Text extract.
Single-Image Portrait Relighting

Updated 12 March 2026

Single image portrait relighting is the process of synthesizing realistic lighting on a human portrait from an unconstrained input by disentangling intrinsic facial properties and external illumination.
It leverages deep neural networks and architectures such as U-Net, intrinsic decomposition, and 3D-aware models to achieve photorealistic relit outputs with precise control over shadows and highlights.
Applications span photographic editing, AR/VR content, and visual effects, with performance evaluated using perceptual metrics like SSIM, LPIPS, and quantitative error measurements.

Single image portrait relighting is the task of synthesizing the appearance of a human portrait under novel scene illumination, using only a single input image. This process enables realistic manipulation of perceived lighting conditions and is foundational for applications including photographic editing, AR/VR content, visual effects, and computational photography. Unlike classic approaches requiring controlled light stages, detailed 3D reconstructions, or multiple captures under varying conditions, single image relighting seeks to extract, transform, and recombine lighting information directly from unconstrained consumer photos. The technical challenge centers on disentangling intrinsic facial properties (albedo, geometry) from illumination, then re-synthesizing the image under a user-specified lighting environment, typically encoded as a high dynamic range (HDR) environment map.

1. Problem Definition and Physical Formulation

Formally, the input is an RGB portrait $I \in \mathbb{R}^{H \times W \times 3}$ acquired in unknown or arbitrary conditions, optionally with a foreground mask $M$ . The user supplies a target lighting environment $L_\mathrm{target} \in \mathbb{R}^{M\times N\times 3}$ , typically parameterized as a latitude–longitude HDR panorama. The relighting task is to produce an image $R$ of the same subject as if illuminated by $L_\mathrm{target}$ , while optionally estimating the original environment $L_\mathrm{source}$ . The canonical image formation model is

$R(p) = \int_{\omega \in \Omega} L(\omega)\,\rho(p, \omega)\,\max(n(p)\cdot \omega, 0)\,d\omega$

where $\rho$ is the spatially-varying BRDF and $n(p)$ is the surface normal at pixel $p$ . Rather than explicit inversion, recent methods learn a feedforward mapping $(\hat{L}_\mathrm{source},R) = f(I, L_\mathrm{target})$ via deep neural networks trained on paired or synthetic relighting data (Sun et al., 2019).

Available data.

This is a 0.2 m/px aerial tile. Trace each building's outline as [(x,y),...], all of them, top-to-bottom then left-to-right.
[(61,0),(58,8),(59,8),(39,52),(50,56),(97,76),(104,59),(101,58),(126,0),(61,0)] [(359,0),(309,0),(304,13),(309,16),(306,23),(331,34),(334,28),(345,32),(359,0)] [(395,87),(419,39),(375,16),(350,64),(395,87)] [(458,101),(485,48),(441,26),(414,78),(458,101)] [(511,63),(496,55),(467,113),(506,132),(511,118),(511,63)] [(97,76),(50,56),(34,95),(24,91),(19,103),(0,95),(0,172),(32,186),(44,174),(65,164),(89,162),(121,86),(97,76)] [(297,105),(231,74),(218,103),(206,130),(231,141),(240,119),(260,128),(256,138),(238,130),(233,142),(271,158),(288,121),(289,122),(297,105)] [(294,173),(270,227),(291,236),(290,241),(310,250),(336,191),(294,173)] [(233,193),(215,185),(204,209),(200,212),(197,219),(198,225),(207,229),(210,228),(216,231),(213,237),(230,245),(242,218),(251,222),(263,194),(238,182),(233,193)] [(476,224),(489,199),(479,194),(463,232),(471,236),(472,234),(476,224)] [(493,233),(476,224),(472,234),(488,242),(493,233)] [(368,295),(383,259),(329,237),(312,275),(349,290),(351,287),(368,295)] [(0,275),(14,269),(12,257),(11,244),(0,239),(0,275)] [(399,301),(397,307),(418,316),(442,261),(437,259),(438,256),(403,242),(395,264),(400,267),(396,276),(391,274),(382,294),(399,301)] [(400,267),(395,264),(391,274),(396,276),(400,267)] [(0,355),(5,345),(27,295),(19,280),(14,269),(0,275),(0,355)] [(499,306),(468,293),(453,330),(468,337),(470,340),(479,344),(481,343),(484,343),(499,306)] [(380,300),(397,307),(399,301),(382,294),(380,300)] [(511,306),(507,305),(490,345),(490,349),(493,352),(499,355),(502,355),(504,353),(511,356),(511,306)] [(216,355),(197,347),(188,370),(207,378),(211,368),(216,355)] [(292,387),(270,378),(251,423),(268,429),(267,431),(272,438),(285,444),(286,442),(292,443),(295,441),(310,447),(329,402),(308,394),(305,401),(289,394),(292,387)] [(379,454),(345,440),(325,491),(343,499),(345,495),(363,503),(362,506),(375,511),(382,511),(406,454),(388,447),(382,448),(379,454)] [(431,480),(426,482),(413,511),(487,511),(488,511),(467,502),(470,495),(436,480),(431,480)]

Problem details.
Answer these questions from the portrait relighting text above, one line each:
(a) Which two perceptual metrics are named for evaluating performance?
(b) How is the target lighting environment typically parameterized?
(c) What does the symbol ρ stand for in the image formation model?

Output for this exercise.
(a) SSIM and LPIPS.
(b) As a latitude–longitude HDR panorama.
(c) The spatially-varying BRDF.